The task
Type out all the records word for word. Any pictures are to be left out.

Records for the exercise
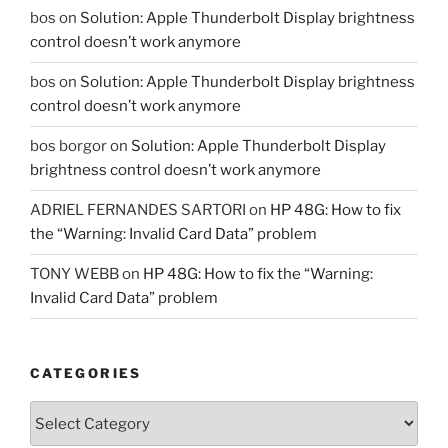
bos
on
Solution: Apple Thunderbolt Display brightness
control doesn’t work anymore
bos
on
Solution: Apple Thunderbolt Display brightness
control doesn’t work anymore
bos borgor
on
Solution: Apple Thunderbolt Display
brightness control doesn’t work anymore
ADRIEL FERNANDES SARTORI
on
HP 48G: How to fix
the “Warning: Invalid Card Data” problem
TONY WEBB
on
HP 48G: How to fix the “Warning:
Invalid Card Data” problem
CATEGORIES
Categories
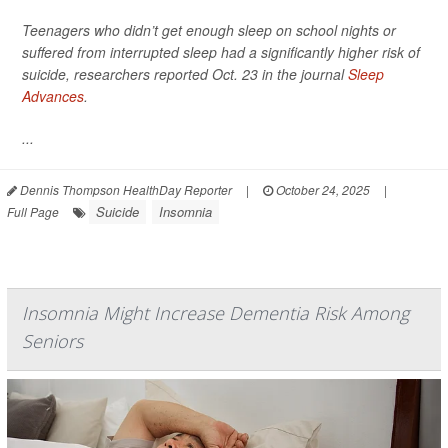
Teenagers who didn’t get enough sleep on school nights or
suffered from interrupted sleep had a significantly higher risk of
suicide, researchers reported Oct. 23 in the journal
Sleep
Advances
.
...
Dennis Thompson HealthDay Reporter
|
October 24, 2025
|
Suicide
Insomnia
Full Page
Insomnia Might Increase Dementia Risk Among
Seniors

Exercise solution
bos
on
Solution: Apple Thunderbolt Display brightness
control doesn’t work anymore
bos
on
Solution: Apple Thunderbolt Display brightness
control doesn’t work anymore
bos borgor
on
Solution: Apple Thunderbolt Display
brightness control doesn’t work anymore
ADRIEL FERNANDES SARTORI
on
HP 48G: How to fix
the “Warning: Invalid Card Data” problem
TONY WEBB
on
HP 48G: How to fix the “Warning:
Invalid Card Data” problem
CATEGORIES
Categories
Teenagers who didn’t get enough sleep on school nights or
suffered from interrupted sleep had a significantly higher risk of
suicide, researchers reported Oct. 23 in the journal
Sleep
Advances
.
...
Dennis Thompson HealthDay Reporter
|
October 24, 2025
|
Suicide
Insomnia
Full Page
Insomnia Might Increase Dementia Risk Among
Seniors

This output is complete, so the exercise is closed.